Hospital Based Inpatient Psychiatric Services


History and Development of the HBIPS Measures

NRI is proud to be one of the collaborating organizations that created and implemented the Hospital Based Inpatient Psychiatric Services (HBIPS) Core Measure Set. The Joint Commission mandated the set for all free-standing psychiatric hospitals effective January 1, 2011. The Centers for Medicare and Medicaid Services mandated six of the HBIPS measures for the Inpatient Psychiatric Facilities Quality Reporting program effective October 1, 2012.


The Foundation

Acute care hospitals have used standardized core measure sets developed consistently under the guidance of The Joint Commission, while psychiatric hospitals remained with measures developed by independent vendors. Before the HBIPS set, these vendor-driven measures served only the needs of their individual clients which created hundreds of measures for psychiatric providers; however, there was no consistency across vendors. This lack of common measures resulted in the lack of national learning and the inability to benchmark quality of care for psychiatric hospitalization.


NRI convened a workgroup in 2001 comprised of technical, clinical, and administrative leadership to develop core measure sets for behavioral healthcare organizations. Following this early technical development, NRI approached the National Association of State Mental Health Program Directors (NASMHPD) and the National Association of Psychiatric Healthcare Systems (NAPHS) to engage in the first public-private test of a common set of performance measures. The successful pilot led these organizations, along with the American Psychiatric Association (APA), to engage The Joint Commission to begin development of a core measure set for psychiatric hospitals in 2003.


Development of the HBIPS Core Measure Set

The synergistic collaboration of NRI, NAPHS, NASMHPD, and APA compelled The Joint Commission to move forward with core measures for inpatient psychiatric hospitals. A stakeholders meeting, including over 25 organizations and associations was held in early 2004 to solicit broad support for the process and garner resources for the effort. The stakeholders represented all aspects of inpatient psychiatric care from clinical specialties, consumers, funding agencies, state hospitals, private hospitals, and researchers; thus broad supported from the field set the work plan in action and outlines a timeline for inpatient psychiatric services core measures.


Through a Technical Advisory Panel for The Joint Commission, a framework for measures developed that highlighted the domains of assessment, treatment planning and implementation, hope and empowerment, patient driven care, patient safety, continuity and transition of care, and outcomes. Throughout 2005, various meetings and task groups focused on reviewing nearly 100 candidate measures, finally culling eighteen measures for public comment. From these comments, targeted workgroups provided The Joint Commission with a set of five measures to advance into initial data compilation with volunteer hospitals addressing the domains of assessment (screenings), patient safety (restraint, seclusion, and polypharmacy), and continuity of care (providing aftercare plan to next care provider).
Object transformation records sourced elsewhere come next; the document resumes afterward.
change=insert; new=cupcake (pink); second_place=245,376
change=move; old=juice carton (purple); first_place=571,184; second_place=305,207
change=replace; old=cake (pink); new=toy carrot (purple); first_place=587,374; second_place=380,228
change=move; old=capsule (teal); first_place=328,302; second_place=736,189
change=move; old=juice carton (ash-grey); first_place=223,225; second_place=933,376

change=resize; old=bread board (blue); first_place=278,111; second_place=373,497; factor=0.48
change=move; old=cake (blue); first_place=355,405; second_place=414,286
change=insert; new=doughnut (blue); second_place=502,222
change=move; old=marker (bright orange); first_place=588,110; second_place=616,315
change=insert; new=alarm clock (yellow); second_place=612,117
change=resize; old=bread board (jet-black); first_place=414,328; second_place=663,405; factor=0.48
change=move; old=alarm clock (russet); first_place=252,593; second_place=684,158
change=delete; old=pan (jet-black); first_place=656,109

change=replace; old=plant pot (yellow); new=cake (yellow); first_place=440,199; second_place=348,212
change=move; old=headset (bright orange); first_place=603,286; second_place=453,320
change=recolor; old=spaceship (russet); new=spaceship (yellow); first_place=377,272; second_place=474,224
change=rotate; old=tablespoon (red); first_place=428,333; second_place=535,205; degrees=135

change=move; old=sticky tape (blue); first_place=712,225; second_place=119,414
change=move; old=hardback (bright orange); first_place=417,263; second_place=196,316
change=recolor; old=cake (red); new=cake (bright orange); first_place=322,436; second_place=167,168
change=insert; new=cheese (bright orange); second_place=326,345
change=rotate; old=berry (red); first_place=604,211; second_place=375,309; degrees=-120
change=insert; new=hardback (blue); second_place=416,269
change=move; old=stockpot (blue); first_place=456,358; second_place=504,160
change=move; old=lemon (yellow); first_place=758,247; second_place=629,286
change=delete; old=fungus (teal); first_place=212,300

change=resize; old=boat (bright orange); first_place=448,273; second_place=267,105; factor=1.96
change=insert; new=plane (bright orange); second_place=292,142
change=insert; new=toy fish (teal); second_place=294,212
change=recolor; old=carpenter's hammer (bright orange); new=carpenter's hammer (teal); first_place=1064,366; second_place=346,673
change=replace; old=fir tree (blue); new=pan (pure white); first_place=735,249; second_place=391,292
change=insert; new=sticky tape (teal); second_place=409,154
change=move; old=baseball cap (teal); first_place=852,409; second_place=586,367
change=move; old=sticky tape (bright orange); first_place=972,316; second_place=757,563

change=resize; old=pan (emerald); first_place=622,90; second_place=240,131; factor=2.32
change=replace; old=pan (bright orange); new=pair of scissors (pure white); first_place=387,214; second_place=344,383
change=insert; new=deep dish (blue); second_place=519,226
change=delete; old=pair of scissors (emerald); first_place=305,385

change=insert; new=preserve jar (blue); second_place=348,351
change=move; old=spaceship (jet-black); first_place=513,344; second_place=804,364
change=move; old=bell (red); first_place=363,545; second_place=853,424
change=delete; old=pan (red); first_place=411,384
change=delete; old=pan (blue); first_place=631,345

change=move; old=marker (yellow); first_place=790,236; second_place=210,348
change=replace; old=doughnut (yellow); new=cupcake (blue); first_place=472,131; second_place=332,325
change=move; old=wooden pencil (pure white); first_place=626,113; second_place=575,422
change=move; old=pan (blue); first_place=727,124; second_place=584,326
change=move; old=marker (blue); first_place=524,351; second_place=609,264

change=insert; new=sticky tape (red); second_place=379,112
The Final HBIPS Core Measure Set

Following the year-long test phase, the Technical Advisory Panel for The Joint Commission reviewed issues identified and discussed the clinical utility and comparability of the measure results. The focus of the test phase was to evaluate the data elements, the extraction processes, and the measure calculation algorithms; rates calculated during this phase were not used as metrics of performance. Rather, the Technical Advisory Panel revised the measures based on the insights from the test and supported a final measure set for advancement through The Joint Commission review process. Participation in the final set to meet The Joint Commission accreditation requirements for performance measures was made available to psychiatric facilities and units beginning with October 2008 discharges/episodes of care.


The set is comprised of seven measures that fall into two groups: discharge measures and event measures. The discharge measures are calculated when a patient is discharged or transferred. Event measures are calculated for all patients served in inpatient psychiatric services. In addition, each measure is calculated for four age strata: children (1-12 years), adolescent (13-17 years), adult (18-64 years), and older adults (65 years and older).


Participation has grown since the set opened in October 2008.

  • 170 psychiatric hospitals began use in October 2008 with The Joint Commission

  • 300 psychiatric hospitals reported HBIPS data by the end of 2009 with The Joint Commission

  • 450 psychiatric hospitals and psychiatric units reported HBIPS data in January 2011 with The Joint Commission

  • 500 psychiatric hospitals and psychiatric units reported HBIPS data for October 2012 to The Joint Commission

  • Countless other psychiatric hospitals and psychiatric units have adopted the HBIPS set for internal management, without a requirement for reporting to The Joint Commission

  • 1600 psychiatric hospitals and psychiatric units reported HBIPS data for October 2012 to the Centers for Medicare and Medicaid Services



The Future

The purpose of any core measure set is to assist facilities in their quality improvement processes by measuring their performance against best practices which indicate positive clinical outcomes. The Joint Commission is using the combined data from all participants to define current operating targets of performance. In addition, The Joint Commission has set an overall accountability rate for performance across all measures. The Centers for Medicare and Medicaid Services (CMS) adoption of these measures in their quality reporting program provides further incentive to improve the care provided to patients of psychiatric services.